This blog was written by Zhongze Liu. Zhongze Liu is a student studying information security in Huazhong University of Science and Technology in Wuhan, China. He recently took part in GSoC 2017 where he worked closely with the Xen Project community on “Allowing Sharing Memory Regions between VMs from xl Config.” His interests are low-level hacking and system security (especially cloud and virtualization security).
I got to know the Xen Project about one year ago when I was working on a virtualization security project in a system security lab. It was the very first time that I received hands-on experience with a Type-I hypervisor. I was very interested in its internals and wanted to explore more of it by reading its code and performing some hacking on it. This is also what I was able to do this summer while I worked as a GSoC student with the Xen Project community. My specific focus was on setting up shared memory regions among VMs from a new xl config entry.
The purpose of this GSoC project is to allow simple guests that don’t have grant table support to be able to communicate via one or more shared memory regions. Such guests are not uncommon in the embedded world, and this project makes it possible for these poor guests to communicate with their friends.
This project involves many components of Xen, from the xl utility, xenstore, all the way down to the hypervisor itself. The implementation plan is quite straightforward: (1) during domain creation: parse the config –> map the pages –> write down in the xenstore fs what has been done;  (2) during domain destruction: read from xenstore the current status –> unmap the pages –> clean up the related xenstore entries. More details can be found in my proposal posted on the xen-devel mailing list. The tangible outcome is a patch set adding changes to xl, libxl, libxc, xsm and flask.
I met quite a few challenges during the project. The first and biggest one turned out to be how to design an appropriate syntax for the new config entry. The syntax has to be flexible and friendly to users. And the hardest part is how to control the stage-2 page permissions and cache attributes — we currently don’t have such a hypercall to control the stage-2 page attributes, but the clients are asking for the control over these attributes. I read a lot of documents about stage-2 page attributes on both x86 and ARM, and wrote a proposal for a new hypercall that would solve this issue.
After I made this proposal, I discovered that it would take up too much time to discuss the details in my proposal, not to mention implementing it. After discussing this challenge with my mentors, we decided to leave this as a TODO (see the “Future Directions” section in the project proposal), and only support the default attributes in the very first version of this project.
Next challenge: the “map the pages” step in the plan is easier said than done. After implemented the tool stack side, I moved forward to test my code, but kept getting errors on mapping the pages. By putting many printks through the whole code path, I found something blocking the way: On x86, adding foreign pages from one DomU to another by modifying p2m entries is not allowed.

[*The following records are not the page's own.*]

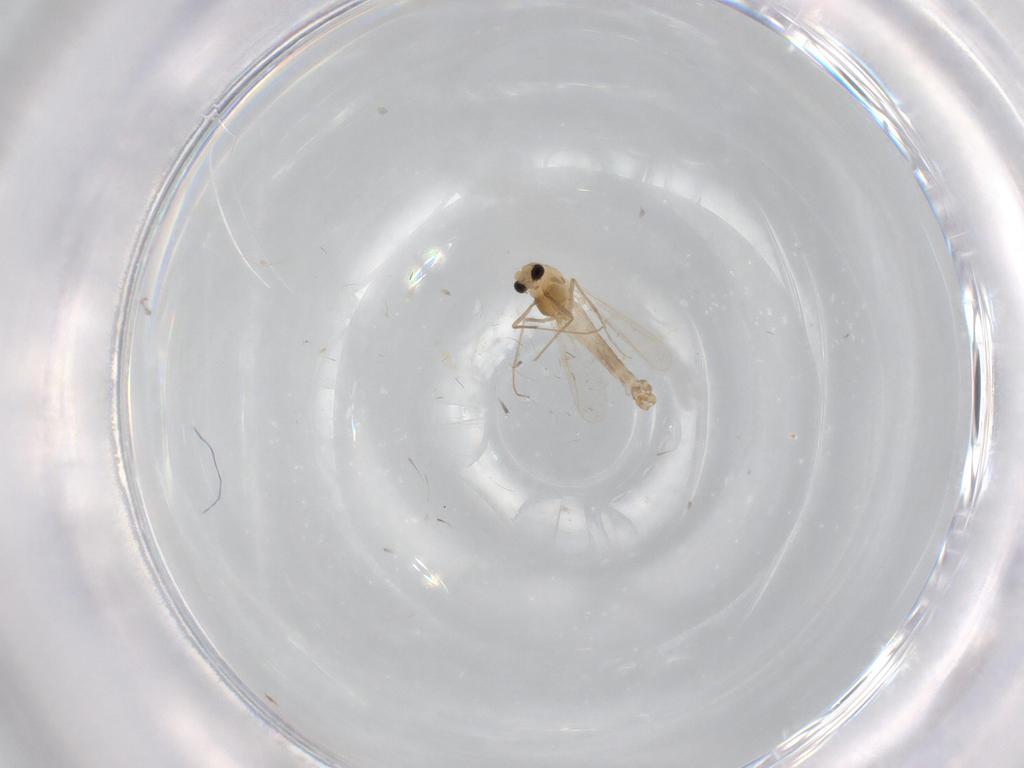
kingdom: Animalia
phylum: Arthropoda
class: Insecta
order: Diptera
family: Chironomidae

Why? (1) the default xsm policy doesn’t allow this; (2) p2m tear-down is not implemented —doing so will screw up the refcount of the pages.
Fixing reason (2) is not a trivial task, but luckily, p2m tear-down is already implemented on the ARM side. So I decided to mark this new config entry as unsupported on x86, and continue to implement the ARM side. The fix to (1) turned out to be some changes to the xsm interface for xsm_map_gmfn_foreign, the dummy xsm policy, and the corresponding flask hook.

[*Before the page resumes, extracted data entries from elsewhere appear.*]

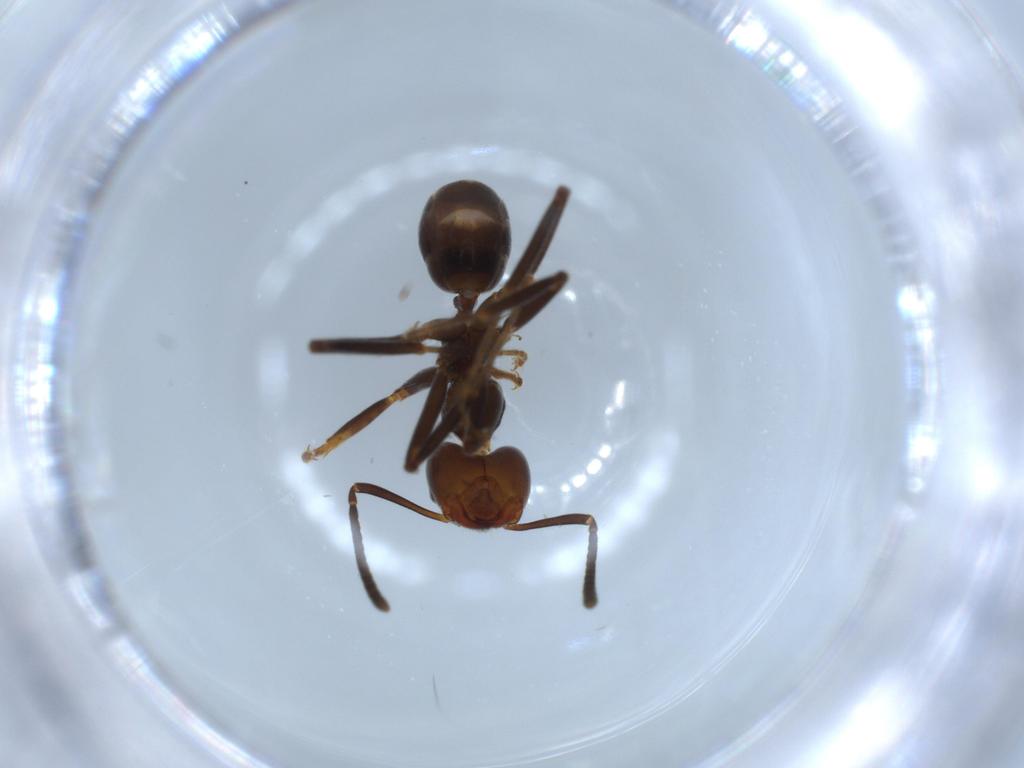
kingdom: Animalia
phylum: Arthropoda
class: Insecta
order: Hymenoptera
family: Formicidae
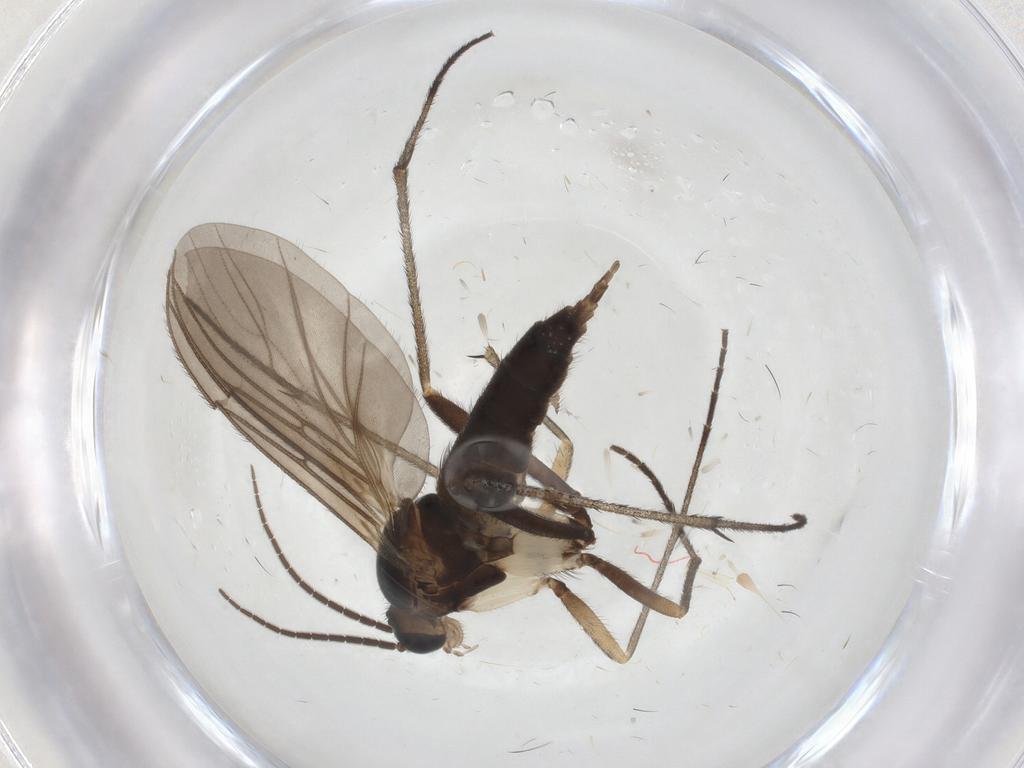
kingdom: Animalia
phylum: Arthropoda
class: Insecta
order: Diptera
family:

The last challenge that I’m going to talk about is testing. To test out ARM code, I followed this instruction on the Xen wiki to setup an emulator and another instruction on cross-compiling Xen and the tool stack for ARM. I’m not using Debian, so some of the handy tools provided by Debian are not available for me. I have to find alternative solutions to some of the critical steps and during my experiment, I found docker is the most distribution-independent solution which in the mean time won’t bring too much performance overhead. I created a Debian-based docker images with all the tools and dependencies required to build Xen, and every time I went to launch a build, I just needed to do a ‘docker run -v local/xen/path:docker/xen/path -it image-name build-script-name.sh‘. Â I’m planning to post my Dockerfile to the Xen wiki so that others can build their own cross-building environment with a simple ‘docker build’.

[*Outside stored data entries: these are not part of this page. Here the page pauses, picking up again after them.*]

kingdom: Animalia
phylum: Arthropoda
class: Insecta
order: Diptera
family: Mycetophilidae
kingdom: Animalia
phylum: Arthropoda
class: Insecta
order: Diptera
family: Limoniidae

I’ve really learned a lot during the process, from my mentors, and from the Xen Project community. Additionally:
- I’ve improved my coding skills
- I’ve learned more about the Xen Project and its internals
- I’ve learned many efficient git tricks, which will be very useful in my future projects
- I’ve read about memory management on ARM and x86
- I’ve learned how to setup a rootfs, emulator, kernel, drivers and cross-compiling environment to test out ARM programs
- And most importantly, I’ve learned how to work with an open source community.
And no words are strong enough to express my many thanks to all the people in the community who have helped me so far, especially Stefano, Julien, and Wei. They’ve been very supportive and responsive from the very beginning, giving me valuable suggestions and answering my sometimes stupid questions.
I’m very glad that I was invited to the Xen Project Summit in Budapest. It was really a great experience to meet so many interesting people there. And many thanks to Lars and Mary, who helped me in getting my visa to the event and offered me two T-shirts to help me through the hard times when my luggage was delayed.
The GSoC internship is coming to an end, and it’s just my first step to contributing to the Xen Project. I like this community and I am looking forward to contributing to it more and learning more from it.